The VM price will automatically calculate at 730 hours, to give you a monthly cost. If you plan to only use this sporadically or to shut it down every day after business hours, you can tweak that hour figure.

 

Managed OS Disks

You'll want to add 1 managed operating system disk and choose if a standard disk is sufficient, or if you want the extra performance of a Solid State Drive (SSD). Your storage transactions are estimated but will be charged as actuals. A transaction is generated when data is uploaded, accessed or deleted, which can be hard to estimate, but at a cost of USD$0.0004 per 10,000 transactions this isn't likely to contribute to a major cost blow out.

 

Support

While Microsoft will include support for the Cloud infrastructure, extra support options are available to purchase. Learn more about Developer support, Standard support or Professional Direct support

 

Dev/Test Pricing

Microsoft offers a few pricing arrangements for people looking to develop or test a concept in Azure. Turn that toggle on to adjust the pricing based on one of the current offers, which you can find listed here: https://azure.microsoft.com/en-au/pricing/dev-test/

 

So, what's missing?

 

Additional disks

You might have noticed that we have one disk for the operating system and some temporary storage.
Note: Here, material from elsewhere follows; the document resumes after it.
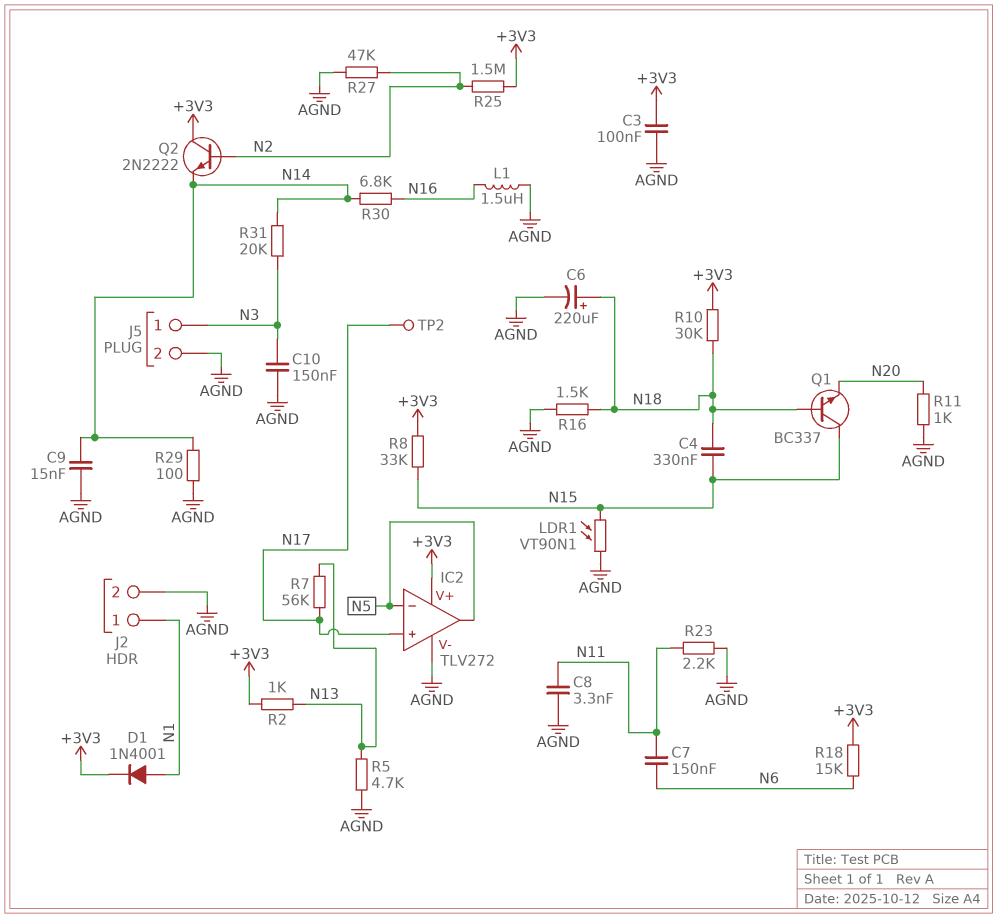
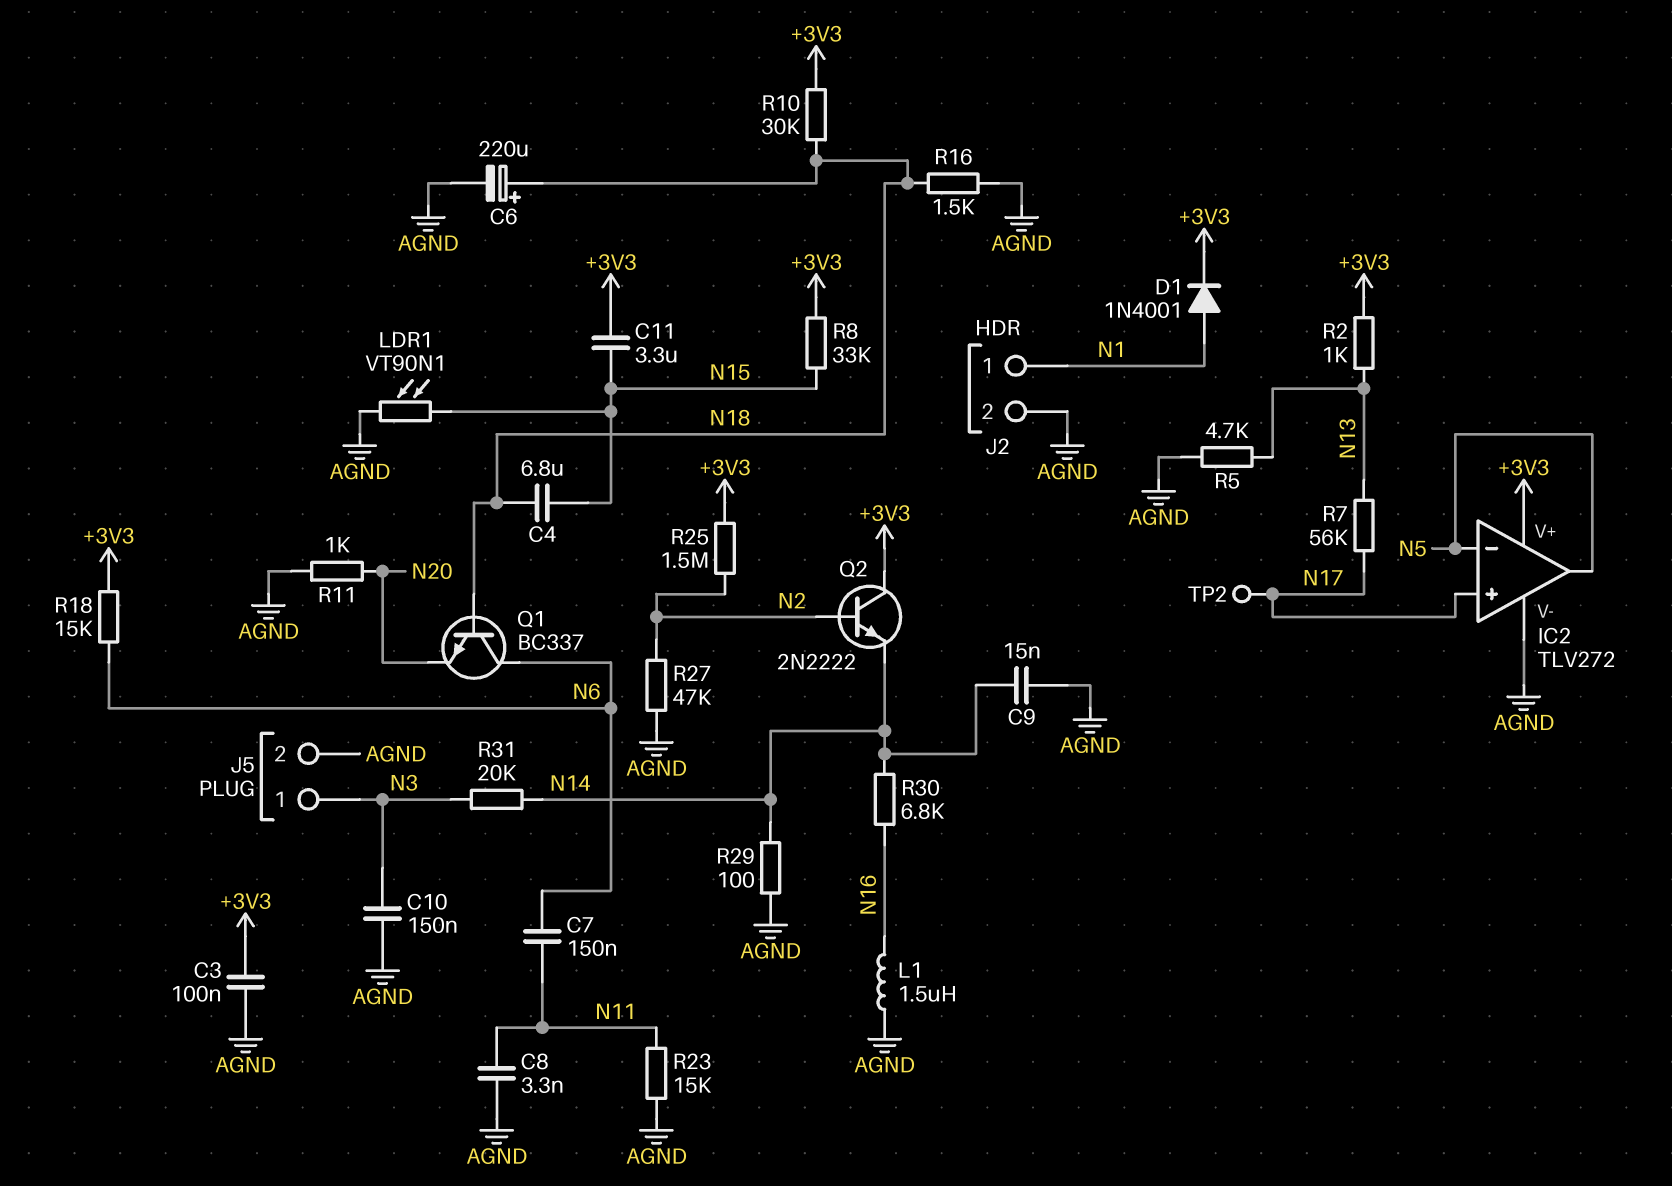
C4: 330nF (N15, N18) -> 6.8uF (N15, N18)
C11: none -> 3.3uF (+3V3, N15)
Q1: NPN BC337 (B N18, C N15, E N20) -> NPN BC337 (B N18, C N6, E N20)
R23: 2.2k (AGND, N11) -> 15k (AGND, N11)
That may be fine for testing but what if we want a dedicated disk for application data? Then we need to scroll up to the top of the calculator and add some Storage. That's a whole other topic to get into, explaining the various storage options we can select, estimate and vary. For now, you can check out an overview at https://azure.microsoft.com/en-us/pricing/details/storage/

 

Public IP address

By default, our VM pricing will include a dynamic IP address that can be used within the Azure network and can communicate outbound to, but not inbound with, the Internet. If you want to add a public IP address, scroll up to the Networking section of the calculator and select IP Addresses. For IP address pricing explanations, see https://azure.microsoft.com/en-au/pricing/details/ip-addresses/

 

Network traffic

The first 5GB of data transfers is free within each Zone (a collection of your closest regions). Above that, you'll be charged for the network traffic you incur. To add a larger network traffic requirement, scroll to the top of the calculator and select Networking, then Bandwidth.  For guidance on bandwidth pricing, visit https://azure.microsoft.com/en-us/pricing/details/bandwidth/

 

A complete solution

We’ve focussed on just a virtual machine here, but the calculator lets you add other Azure resources to build out a complete solution. Perhaps the case you are architecting for requires several VMs, an Azure SQL instance and a storage blob, or even some Azure Functions or non-Windows VMs. Keep adding into the calculator to see the full pricing picture. 

 

Finally, you can export or share these estimates, or save them to tweak or finish later.

 

Conclusion

Accurate estimating of your Cloud spend is a great skill to develop, whether you're standing up a short-term testing workload or you're looking to move production capabilities longer-term. Explore the various options in the pricing calculator and see how affordable Cloud computing can be.